------ Extract
Honor was Splintered after the Recreance -- maybe shortly after? Somehow, the Radiants had a choice - to let Honor be Splintered, without harm to humanity; or to fight to prevent it, inducing another Desolation, which they might lose without the Heralds, and even if they won would kill off 90%+ of humanity and destroy civilization.

So they broke their oaths, rejecting Honor, and let him die.

I don't entirely think my old theory on these lines (linked in my signature) is 100% correct, since I don't know how to reconcile it with the 'Heralds breaking starts a Desolation' thing.

 

OTOH, somehow we have to reconcile:

- Honor was Splintered without a major cataclysm on Roshar;

- Dominion and Devotion were Splintered on Sel, and despite their being no living Shard like Cultivation to oppose Odium there, humanity survived and the world remains "Earthlike", not twisted into some kind of hellscape.

 

It's possible that Odium is only actually interested in killing and torturing beings of very high Investiture/power level like Shards/Heralds. He might not really be a threat to ordinary humans, or even 'ordinary' Cosmere magic users.
------------
------ Available data
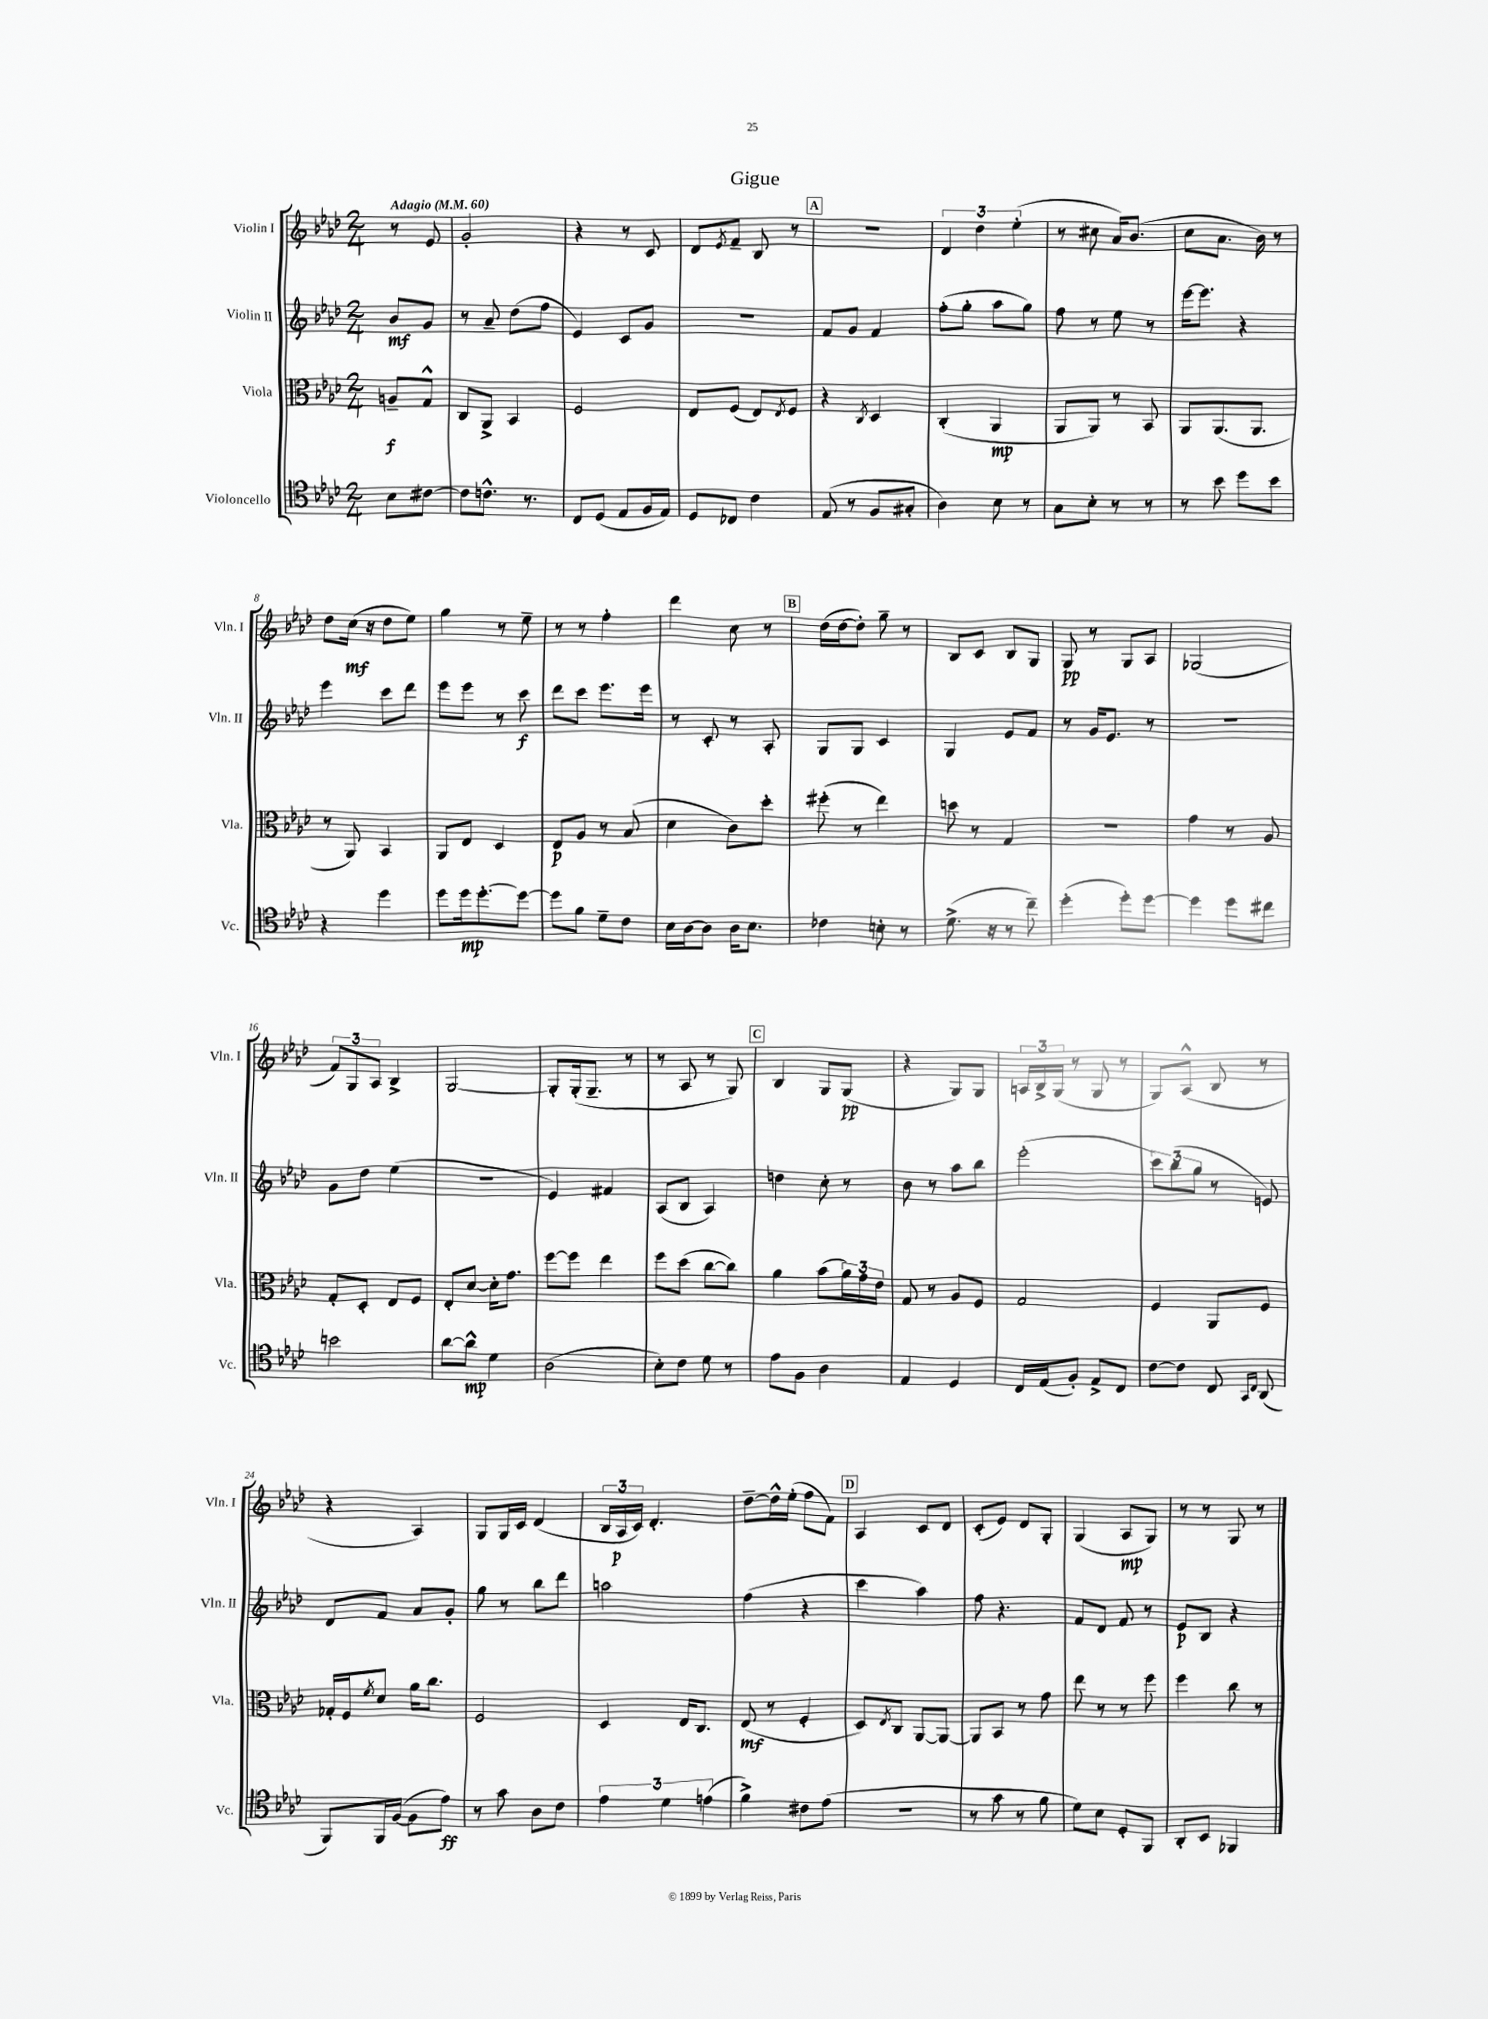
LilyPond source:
------------
### Set problem
In the post about Honor's Splintering, on which world were Dominion and Devotion Splintered? Please rely on the post about Honor's Splintering alone, not the listing.

### Response to the task
Sel.